Will you have another server running your service, simply on standby - just in case?
Will you use the cloud to start up another instance on demand?
Will you try and recover the existing application server?
Resources:
There are lots of articles out there about failover of websites, as your web service use HTTP like a website, they will also apply here. You should research into High Availability.
Amazon AWS has a lot of solutions to help with failover. Their Route 53 service is very good in this area, as are their loadbalancers.
Client side failover:
Client side failover is rarely practical. In your clients you can ultimately only ever test for connectivity.
Connectivity Checking:
When connectivity to your service fails you'll get an exception.
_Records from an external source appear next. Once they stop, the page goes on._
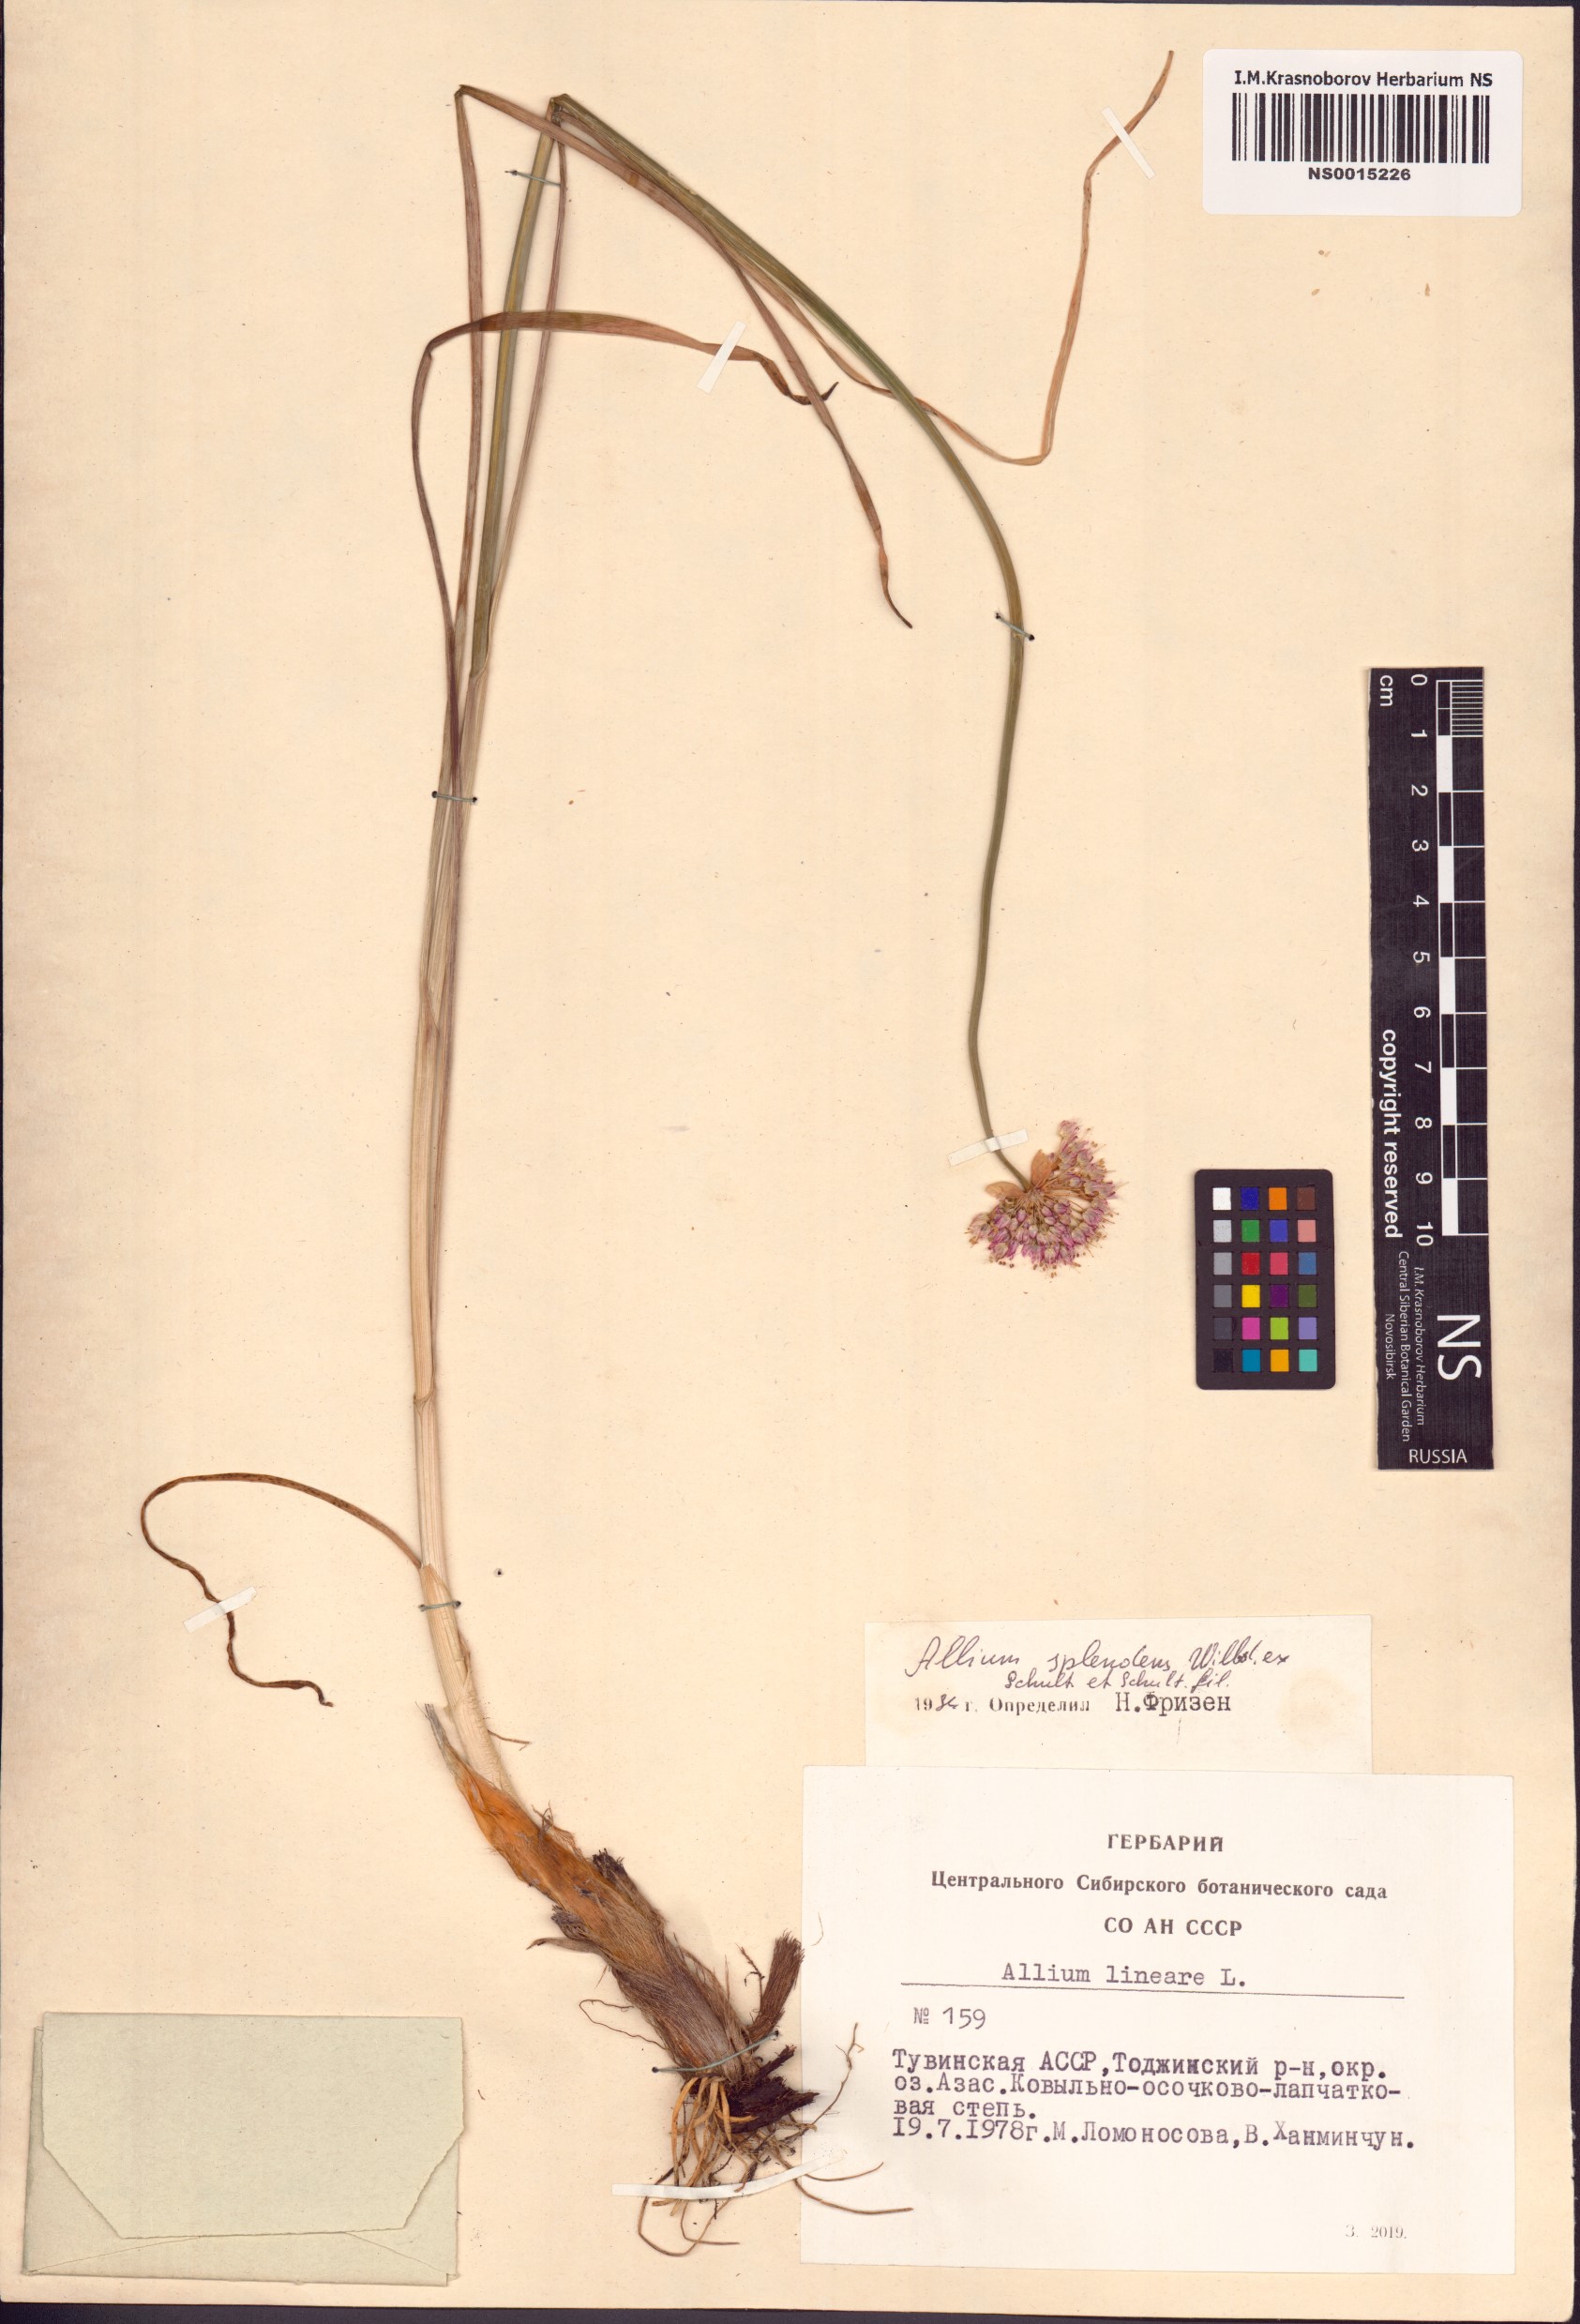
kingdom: Plantae
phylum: Tracheophyta
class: Liliopsida
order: Asparagales
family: Amaryllidaceae
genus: Allium
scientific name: Allium splendens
Upon getting the exception, the only solution would be to change the target service URL, and retry the request. But there are a number of problems with this:
It can be as expensive as server side failover, as you have to keep the failover service(s) online all the time for the just-in-case moments. Some server side solutions would allow you to start up a failover service on demand, thus reducing cost significantly.
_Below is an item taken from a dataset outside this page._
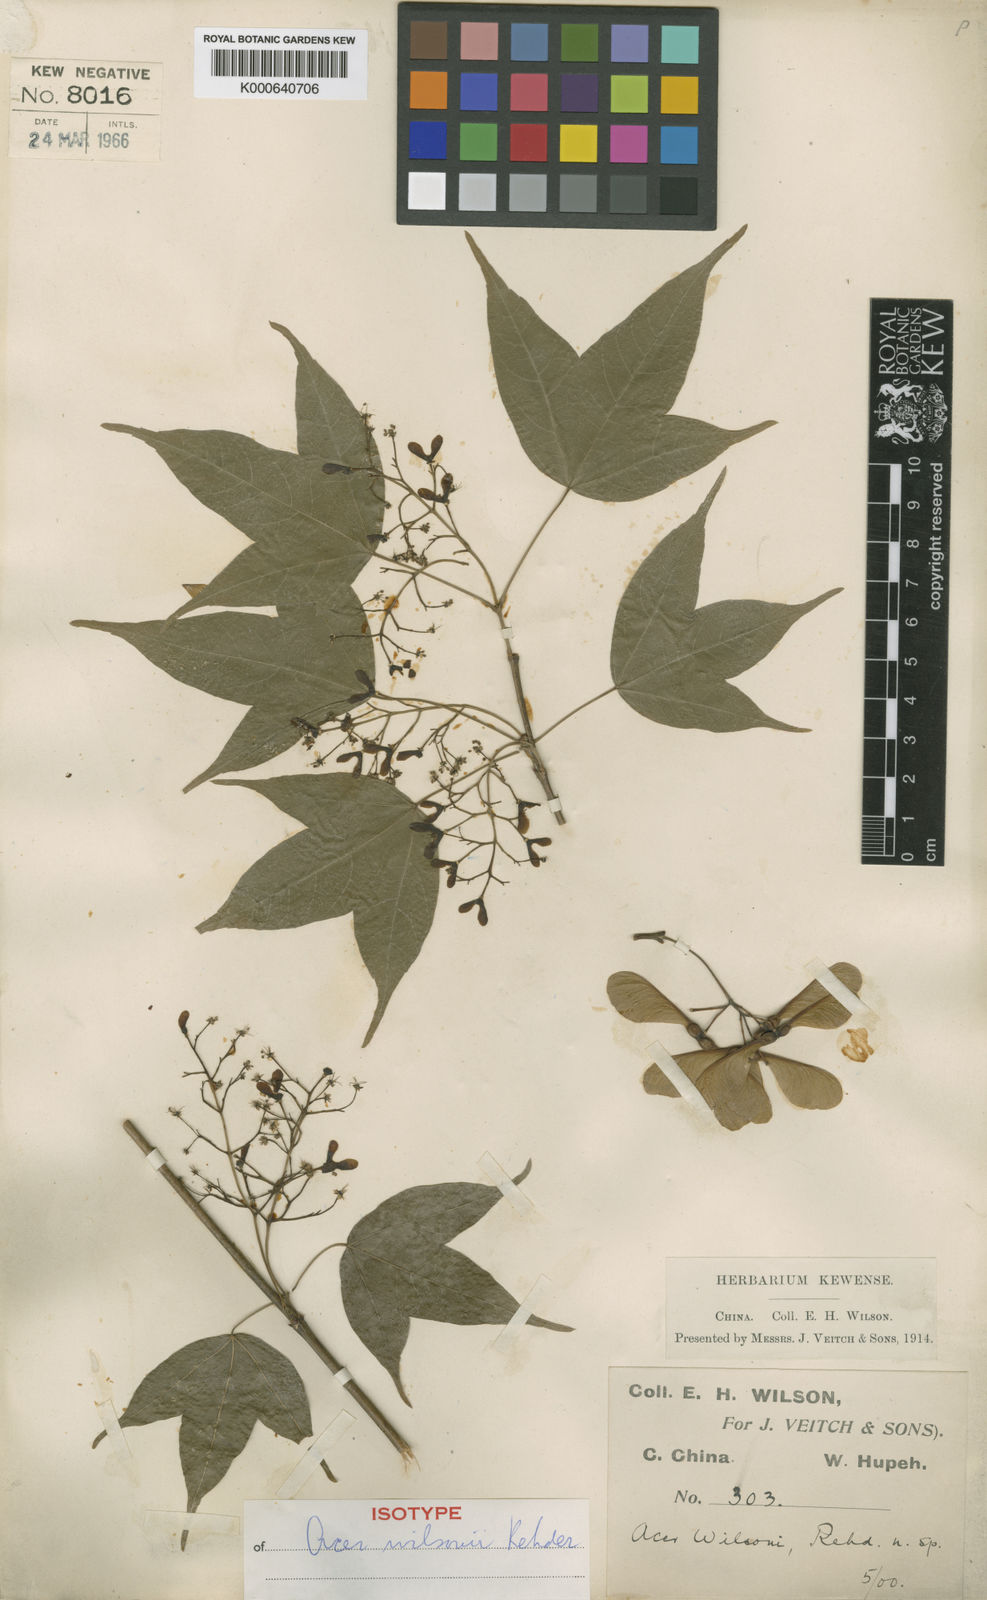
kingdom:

All clients must be aware of the URL(s) to failover too. If you managed the failover at DNS i.e. server side then clients wouldn't have to worry about this complexity.
Your client can only see connectivity failures, there may not be an issue with the server, it may be their connectivity. Imagine the client wifi goes down for a few seconds while servicing your request to your primary service server. During that time the client gets the connectivity exception and you try to send the request to the failover secondary service server, at which point their wifi comes online. Now you have clients using both the primary and secondary service. So their network connectivity issues become your data consistency problems.
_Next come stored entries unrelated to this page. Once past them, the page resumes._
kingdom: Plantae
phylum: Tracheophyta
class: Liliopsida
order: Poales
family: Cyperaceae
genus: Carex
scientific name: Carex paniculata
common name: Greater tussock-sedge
If you are planning web based clients, then you will have to setup CORS support on the server, and all clients will require compatible browsers, so they can change the target service URL. CORS requests have the disadvantages of having more overhead that regular requests, because the client has to send OPTIONS requests too.
Connectivity error detection in clients is rarely fast. Sometimes it can take in excess of 30 seconds before a client times out a request as having failed.
If your service API is public, then you rely on the end-user implementing the failover mechanism. You can't guarantee they will do so, or that they will do so correctly, or that they won't take advantage of knowing your other service URLs and send requests there instead. Besides it look very unprofessional.
You can't guarantee that the failover will work when needed. It's difficult to guarantee that for any system, even big companies have issues with failover. Server side failover solutions sometimes fail to work properly but it's even more true for client side solutions because you can test the failover solution ahead of time, under all the different client side environmental factors. Just because your implementation of failover in the client worked in your deployment, will it work in all deployments? The point of the failover solution after all is to minimise risk. The risk of server side failover not working is far less than client, because it's a smaller controllable environment, which you can test.
Summary:
So while my considerations may not be favourable of client side failover, if you were going to do it, it's a case of catching connectivity exceptions, and deciding how to handle them. You may want to wait a few seconds and retry your request to the primary server before immediately swapping to the secondary just in case it was an intermittent error.
So:
Catch the connectivity exception
Retry the request (maybe after a small delay)
Still failing, change the target host and retry
If that fails, it's probably a client connectivity issue.